Je n'ai point encore dit que, parmi les plaisirs qu'on se donnait quelquefois à cette cour, il faut compter ceux de la comédie, qu'on jouait à la Malmaison. Cela avait été assez fréquent dans la première année du consulat. Le prince Eugène et sa soeur avaient de vrais talents, et cela les amusait beaucoup. À cette époque, Bonaparte s'intéressait assez à ces représentations, données devant une assemblée peu nombreuse. On bâtit une jolie salle à la Malmaison, et nous y jouâmes plusieurs fois. Mais, peu à peu, le rang où la famille se trouva montée ne permit plus guère ce genre de plaisir, et on finit par ne se le permettre qu'à certaines occasions, comme à la fête de l'impératrice. Quand l'empereur revint de Vienne, madame Louis Bonaparte imagina de faire faire un petit vaudeville de circonstance, où nous jouâmes tous et chantâmes des couplets. On avait invité assez de monde, et la Malmaison fut illuminée d'une manière charmante. C'était quelque chose d'imposant que de paraître en scène devant un pareil auditoire; mais l'empereur se montra assez bien disposé. Nous jouâmes bien; madame Louis eut et devait avoir un grand succès; les couplets étaient jolis, les louanges assez délicates, la soirée réussit parfaitement65.
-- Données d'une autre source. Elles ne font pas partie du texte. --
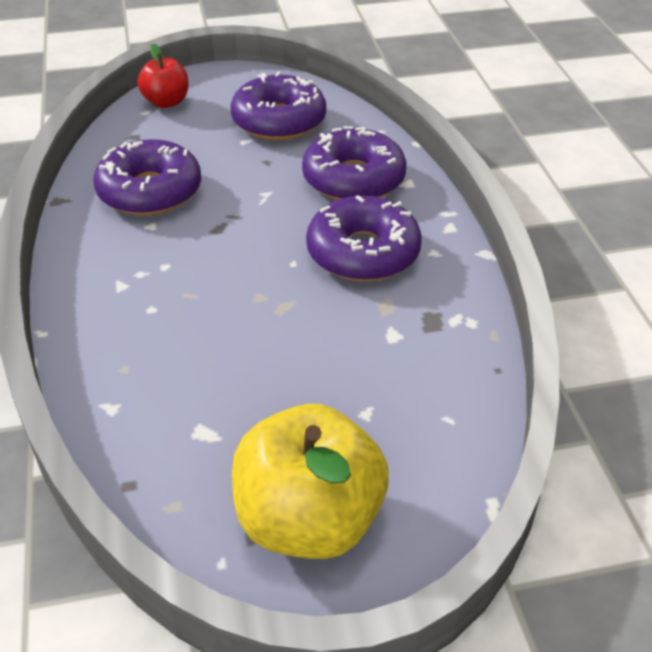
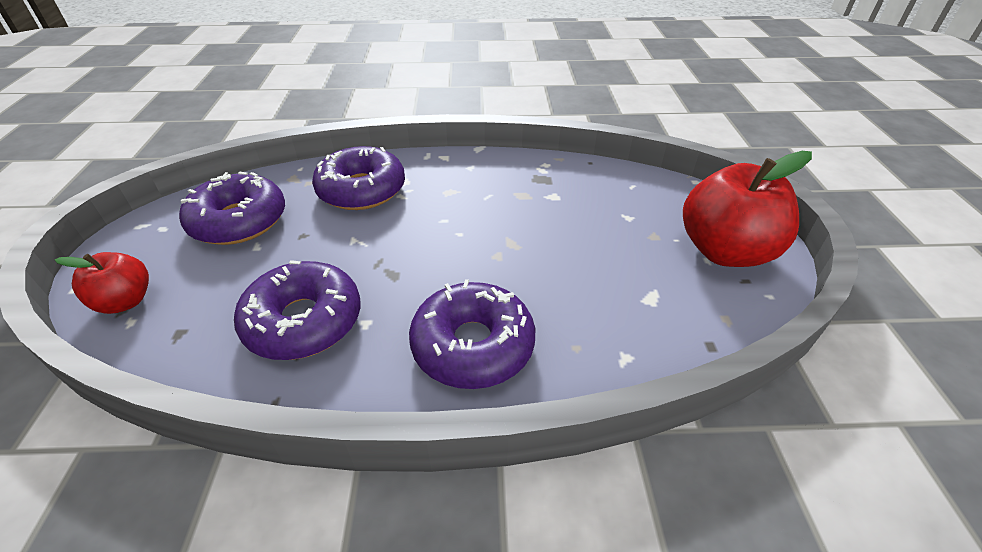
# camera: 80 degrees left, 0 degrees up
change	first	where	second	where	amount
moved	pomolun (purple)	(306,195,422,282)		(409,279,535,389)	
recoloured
Note 65: (retour) Cette représentation pourrait bien avoir été donnée un peu plus tard que cela n'est dit ici. Du moins, quand Barré, Radet et Desfontaines, les grands vaudevillistes du temps, firent jouer devant le public de Paris la pièce dont il s'agit, ils l'appelèrent la Colonne de Rosbach. Ils semblaient l'avoir faite en l'honneur de la campagne d'Iéna. Il est vrai que les auteurs pouvaient, sans travail, transporter leur à-propos de la guerre de 1805 à la campagne de Prusse. Ni les courtisans ni les vaudevillistes n'y regardent de si près. Ce qui est certain, c'est que le rôle de la vieille Alsacienne est bien tel que ma grand'mère le raconte. Les princesses étaient ses filles, ou ses nièces. Cette Alsacienne se montrait pleine d'enthousiasme pour l'empereur, et chantait ce couplet, que la merveilleuse mémoire de mon père ne lui permettait pas d'oublier, et que je retiens après lui:Air: J'ai vu partout dans mes voyages.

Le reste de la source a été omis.